Diese neue Gefangenschaft war inakzeptabel. „Das kann nicht sein. Ich gehöre nicht hierher. Wer gibt euch das Recht das zu tun? Kann ich das nicht irgendwie abwenden?“

Es war schwer zu sagen bei einem Vogel, aber ich hatte den Eindruck, dass die Krähe mich mitleidig ansah. „Tut mir leid, Kleine. Du wurdest gerufen. Deshalb kann man nichts daran ändern.“

Fledermausjunge warf ein: „Und warum solltest du das überhaupt wollen? Dein Leben wird von jetzt an viel besser, viel spannender. Genau das wolltest du doch, als du aus dem Fenster geklettert bist.“

Aber nicht so.

Was, wenn das hier alles wirklich geschah?

Dann würde meine Familie denken, ich sei tot. Mein Leben würde nur in eine andere Art von Gefangenschaft transformiert werden. Ein paar Tränen, die ich nicht zurückhalten konnte, rollten über meine Wangen. Keiner dieser beiden würde mir dabei helfen zu entkommen.

Ich trat zur Seite, um Fledermausjunge durchzulassen und bedeutete ihm zu verschwinden. Mit meinem Handrücken wischte ich mir übers Gesicht.

Garos strich mir mit einem Flügel über die Wange, stieß sich von meiner Schulter ab, segelte am Kopf des Jungen vorbei und flog in die Nacht hinaus.

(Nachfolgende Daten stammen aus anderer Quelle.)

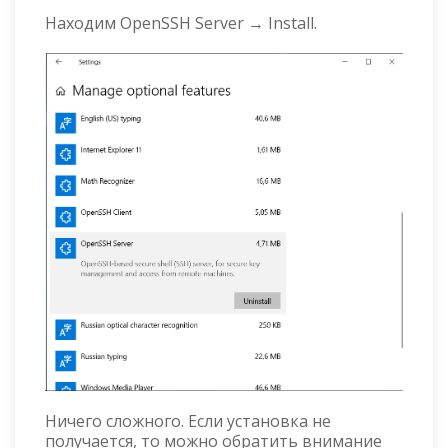
Находим OpenSSH Server → Install.
Ничего сложного. Если установка не
получается, то можно обратить внимание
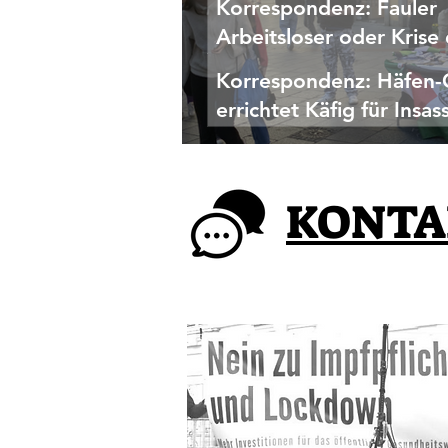
Korrespondenz: Fauler
Arbeitsloser oder Krise
Industrie?
Korrespondenz: Häfen-
errichtet Käfig für Insas
Korrespondenz eines Aktivisten vom Palästina-Infotisch in Linz
KONTA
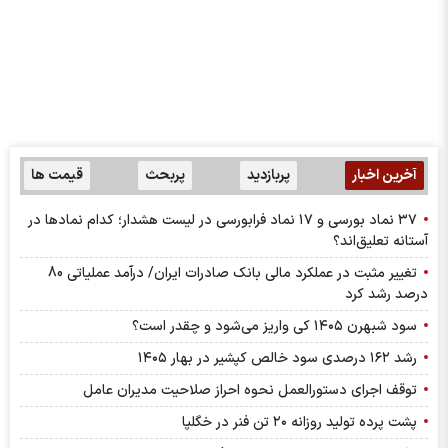
آخرین اخبار
پربازدید
پربحث
قیمت ها
۳۷ نماد بورسی و ۱۷ نماد فرابورسی در لیست هشدار؛ کدام نماد‌ها در
آستانه تعلیق‌اند؟
تغییر مثبت در عملکرد مالی بانک صادرات ایران/ درآمد عملیاتی 80
درصد رشد کرد
سود شبهرن ۱۴۰۵ کی واریز می‌شود و چقدر است؟
رشد ۱۶۲ درصدی سود خالص کپشیر در بهار ۱۴۰۵
توقف اجرای دستورالعمل نحوه احراز صلاحیت مدیران عامل
پشت پرده تولید روزانه ۲۰ تن فنر در خگلپا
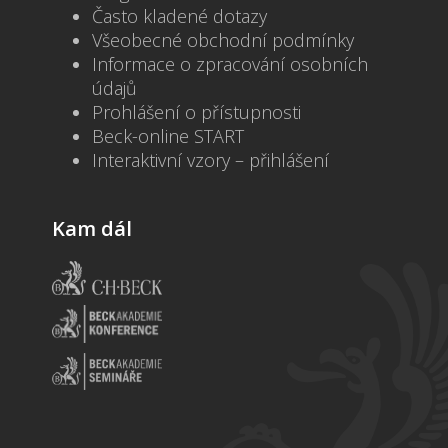
Často kladené dotazy
Všeobecné obchodní podmínky
Informace o zpracování osobních
údajů
Prohlášení o přístupnosti
Beck-online START
Interaktivní vzory – přihlášení
Kam dál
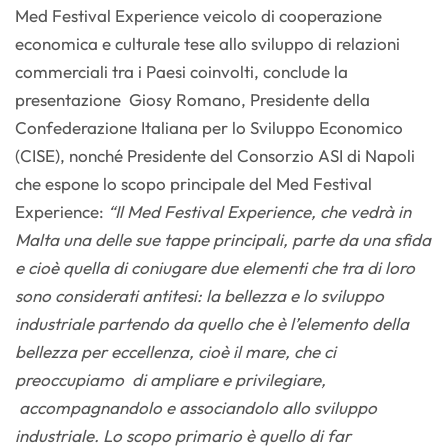
Med Festival Experience veicolo di cooperazione
economica e culturale tese allo sviluppo di relazioni
commerciali tra i Paesi coinvolti, conclude la
presentazione Giosy Romano, Presidente della
Confederazione Italiana per lo Sviluppo Economico
(CISE), nonché Presidente del Consorzio ASI di Napoli
che espone lo scopo principale del Med Festival
Experience:
“Il Med Festival Experience, che vedrà in
Malta una delle sue tappe principali, parte da una sfida
e cioè quella di coniugare due elementi che tra di loro
sono considerati antitesi: la bellezza e lo sviluppo
industriale partendo da quello che è l’elemento della
bellezza per eccellenza, cioè il mare, che ci
preoccupiamo di ampliare e privilegiare,
accompagnandolo e associandolo allo sviluppo
industriale. Lo scopo primario è quello di far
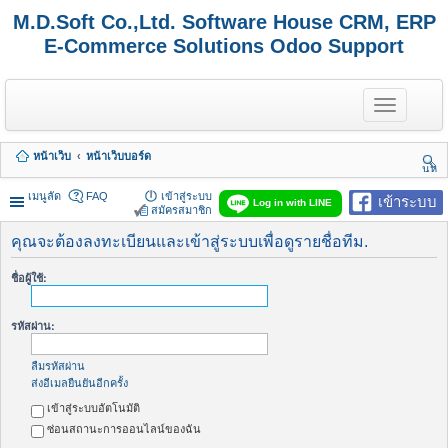
M.D.Soft Co.,Ltd. Software House CRM, ERP
E-Commerce Solutions Odoo Support
T
o
g
g
หน้าเว็บ
หน้าเว็บบอร์ด
l
นห
e
า
n
เมนูลัด
FAQ
เข้าสู่ระบบ
เข้าระบบ
Log in with LINE
a
สมัครสมาชิก
v
i
คุณจะต้องลงทะเบียนและเข้าสู่ระบบเพื่อดูรายชื่อทีม.
g
a
ชื่อผู้ใช้:
t
i
o
รหัสผ่าน:
n
ลืมรหัสผ่าน
ส่งอีเมลยืนยันอีกครั้ง
เข้าสู่ระบบอัตโนมัติ
ซ่อนสถานะการออนไลน์ของฉัน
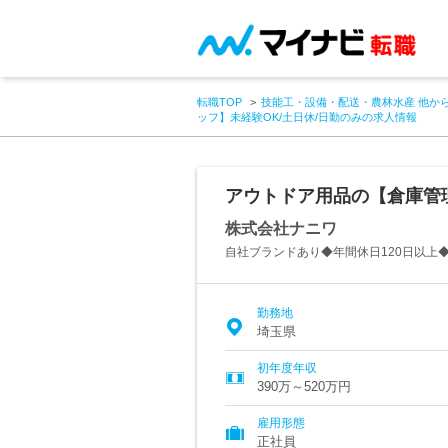
転職TOP
技能工・設備・配送・農林水産 他か
ッフ】未経験OK/土日休/日勤のみの求人情報
アウトドア用品の【倉庫管理
株式会社ナニワ
自社ブランドあり◆年間休日120日以上
勤務地
埼玉県
初年度年収
390万～520万円
雇用形態
正社員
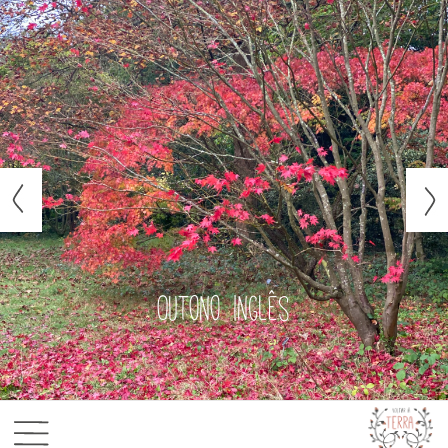
Outono inglês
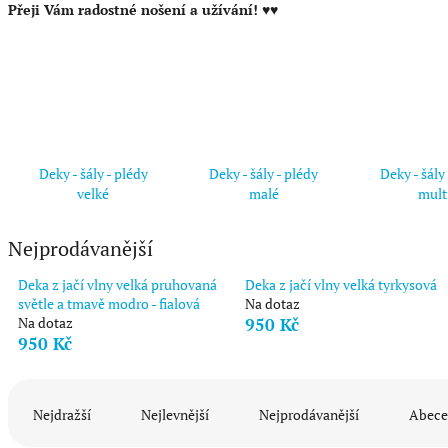
Přeji Vám radostné nošení a užívání! ♥♥
Deky - šály - plédy
Deky - šály - plédy
Deky - šály
velké
malé
mult
Nejprodávanější
Deka z jačí vlny velká pruhovaná
Deka z jačí vlny velká tyrkysová
světle a tmavě modro - fialová
Na dotaz
Na dotaz
950 Kč
950 Kč
Ř
a
Nejdražší
Nejlevnější
Nejprodávanější
Abece
z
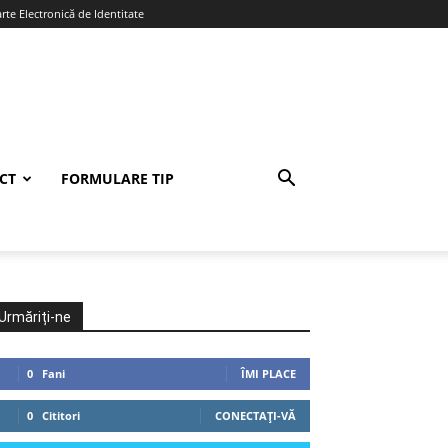
te Electronică de Identitate
CT
FORMULARE TIP
Urmăriți-ne
0
Fani
ÎMI PLACE
0
Cititori
CONECTAȚI-VĂ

Der Junge trat einen Schritt auf mich zu und streckte die Hand nach mir aus, doch im letzten Moment zuckte er zurück. „Du wirst es schon noch akzeptieren.“ Er wendete sich zum Gehen, hielt aber noch einmal inne. „Eine Sache noch: Nenn mich nicht Fledermausjunge. Ich heiße Liam.“ Er schob sich vollends aus dem Raum und ließ mich allein in der Kammer zurück.

Ich trat die Tür hinter ihm zu. Und wünschte ihm die Pest an den Hals.

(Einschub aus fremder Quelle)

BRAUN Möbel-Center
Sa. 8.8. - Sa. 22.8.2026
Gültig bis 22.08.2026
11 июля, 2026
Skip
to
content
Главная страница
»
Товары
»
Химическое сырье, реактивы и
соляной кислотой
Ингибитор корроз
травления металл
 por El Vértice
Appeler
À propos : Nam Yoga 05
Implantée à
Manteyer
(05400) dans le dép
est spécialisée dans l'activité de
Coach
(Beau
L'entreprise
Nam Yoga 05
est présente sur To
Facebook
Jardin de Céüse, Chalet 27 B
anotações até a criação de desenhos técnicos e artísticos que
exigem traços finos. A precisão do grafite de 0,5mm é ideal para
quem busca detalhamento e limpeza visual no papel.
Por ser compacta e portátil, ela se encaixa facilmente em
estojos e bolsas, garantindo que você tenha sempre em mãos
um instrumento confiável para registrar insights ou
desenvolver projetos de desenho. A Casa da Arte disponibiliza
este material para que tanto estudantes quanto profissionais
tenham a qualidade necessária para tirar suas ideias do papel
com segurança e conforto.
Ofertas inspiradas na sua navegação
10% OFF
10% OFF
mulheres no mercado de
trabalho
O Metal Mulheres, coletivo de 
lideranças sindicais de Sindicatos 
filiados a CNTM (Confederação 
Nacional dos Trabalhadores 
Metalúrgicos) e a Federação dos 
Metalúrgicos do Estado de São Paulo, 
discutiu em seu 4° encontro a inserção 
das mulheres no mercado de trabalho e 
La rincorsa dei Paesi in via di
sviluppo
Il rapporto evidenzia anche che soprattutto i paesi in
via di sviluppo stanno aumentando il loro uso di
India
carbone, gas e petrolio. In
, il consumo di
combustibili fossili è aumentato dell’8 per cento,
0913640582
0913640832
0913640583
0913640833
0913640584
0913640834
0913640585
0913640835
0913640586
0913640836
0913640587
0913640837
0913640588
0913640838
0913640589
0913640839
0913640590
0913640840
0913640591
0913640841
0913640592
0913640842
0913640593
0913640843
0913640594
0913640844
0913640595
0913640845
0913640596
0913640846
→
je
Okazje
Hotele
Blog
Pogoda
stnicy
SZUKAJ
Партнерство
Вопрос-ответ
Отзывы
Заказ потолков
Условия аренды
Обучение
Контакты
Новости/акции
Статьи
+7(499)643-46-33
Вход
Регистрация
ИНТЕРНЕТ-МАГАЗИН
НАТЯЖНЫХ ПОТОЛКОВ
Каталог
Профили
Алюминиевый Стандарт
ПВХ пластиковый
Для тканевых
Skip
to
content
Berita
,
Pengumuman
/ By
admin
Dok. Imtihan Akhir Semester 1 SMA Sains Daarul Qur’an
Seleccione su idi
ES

Einen Moment lang war ich überfordert mit meinen Gedanken und Gefühlen. Doch dann rastete die Erkenntnis glasklar ein: Hier konnte ich nicht bleiben. Ich musste fliehen. Wenn das hier eine Halluzination war, dann musste ich nach ihren eigenen Regeln entkommen. Also aus der Schattenwelt fliehen. Und wenn nicht… Nun, dann musste ich auch fliehen.